Henry James certainly has a style, a style that resides not only in the tendency of his late novels toward convoluted syntax, but also in the frequencies of words of various kinds. It pervades his entire vocabulary, from the most frequent words in English to the rarest and most peculiarly Jamesian adverbs. But that distinctive style is not monolithic. Rather, it develops so gradually and consistently throughout his career that quantitative evidence from his use of words places his novels in almost perfectly chronological order.
Whether other authors display the almost astonishingly unidirectional stylistic development seen in James remains an open question, though preliminary research toward a more comprehensive study suggests that other authors do not generally show the same kind of easily interpretable trajectory.
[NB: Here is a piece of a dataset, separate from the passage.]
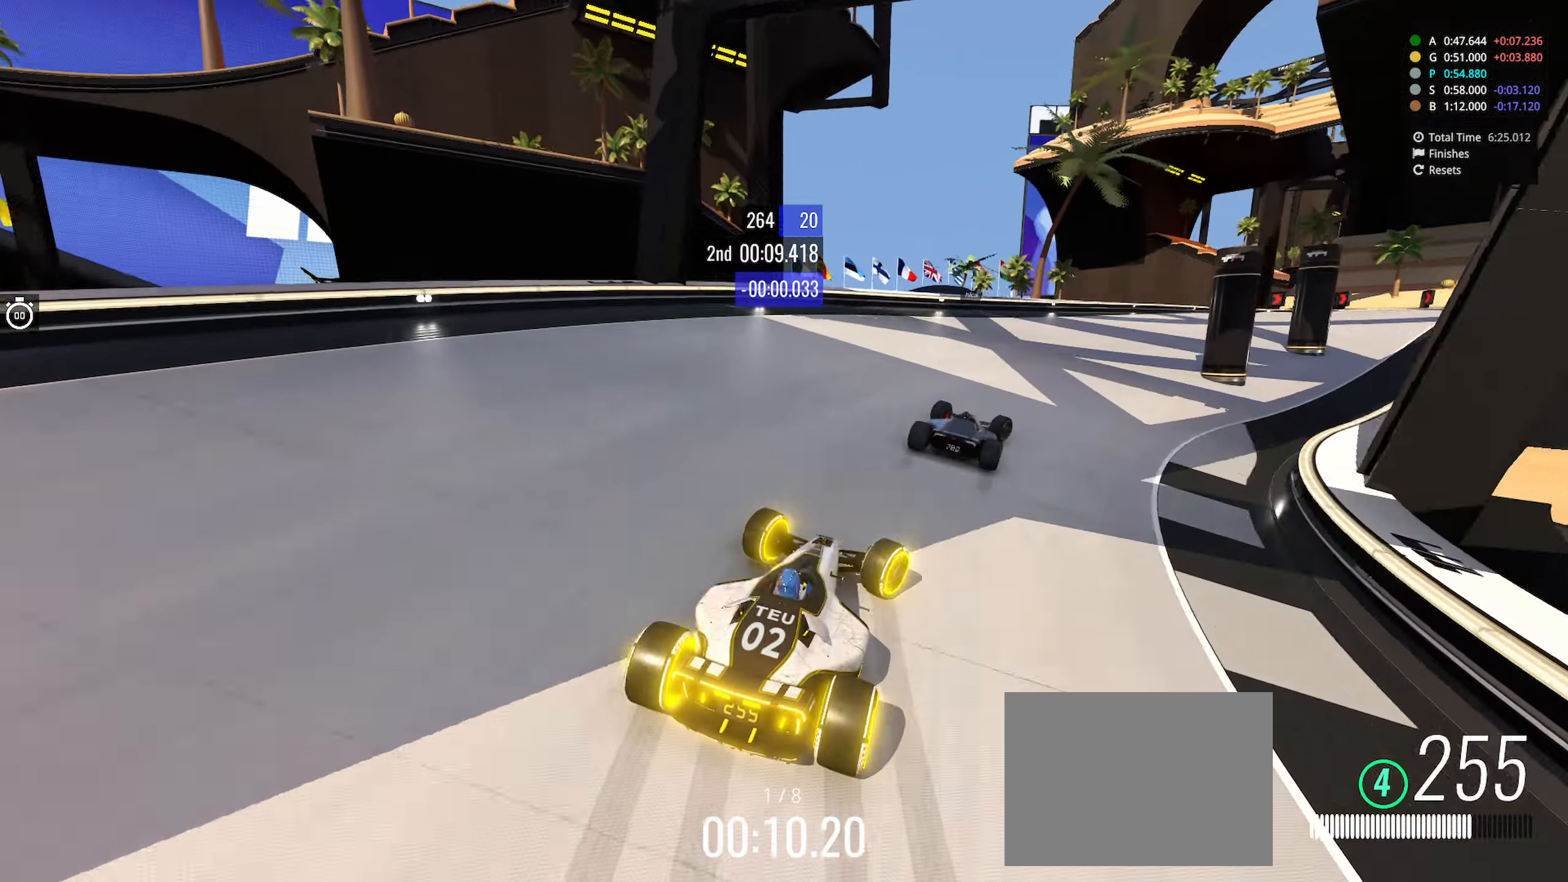
{"keys": ["right", "up"], "events": [[233, "down", "down"], [433, "down", "up"]]}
The early novels of Charles Dickens, for example, seem to develop chronologically, but those following Dombey and Son show no clear pattern. Willa Cather's early and late novels fall into very consistent patterns of similarity and difference, but those patterns are not chronological. However the styles of other authors develop, or even oscillate, stylometric techniques can profitably be applied to ensure that stylistic conclusions have a sound basis. Identifying words of exceptionally variable frequency, especially moderately frequent words, can direct our attention back toward the text. Finally, distinctively highlighting a large number of words that are distributed very differently in two or more authors or sub-styles can provide a vivid picture of the statistical and distributional nature of lexical style--a picture that suggests why and how readers can intuitively identify different styles.
[FIGURE 4 OMITTED]
[FIGURE 5 OMITTED]
I conclude with two extraordinary graphs that display the combined relative frequencies of the approximately 8300 words that occur three or more times as often in early as in late James or vice versa. Remember that these words have been selected on the basis of their average frequencies in all seven early and all eight late novels. Yet, as Figure 4 shows, the characteristically early words dwindle steadily, except for a surge in early words in The Europeans, until they reach an apparent base-line frequency in the late novels. The characteristically late words steadily increase from a similar base-line frequency in the early novels to a peak in the posthumous novel The Ivory Tower. They, too, follow a remarkably regular pattern, disrupted only by a large surge in late words in What Maisie Knew, and a smaller one in The Sacred Fount. These trends persist even through the four novels of the brief intermediate period that played no part in the creation of the word lists. That the slight anomalies displayed by The Reverberator and What Maisie Knew result from James's 1908 revisions is nicely confirmed by Figure 5, in which the same behavior can be seen for the original and New York editions of The American, Daisy Miller, and The Portrait of a Lady.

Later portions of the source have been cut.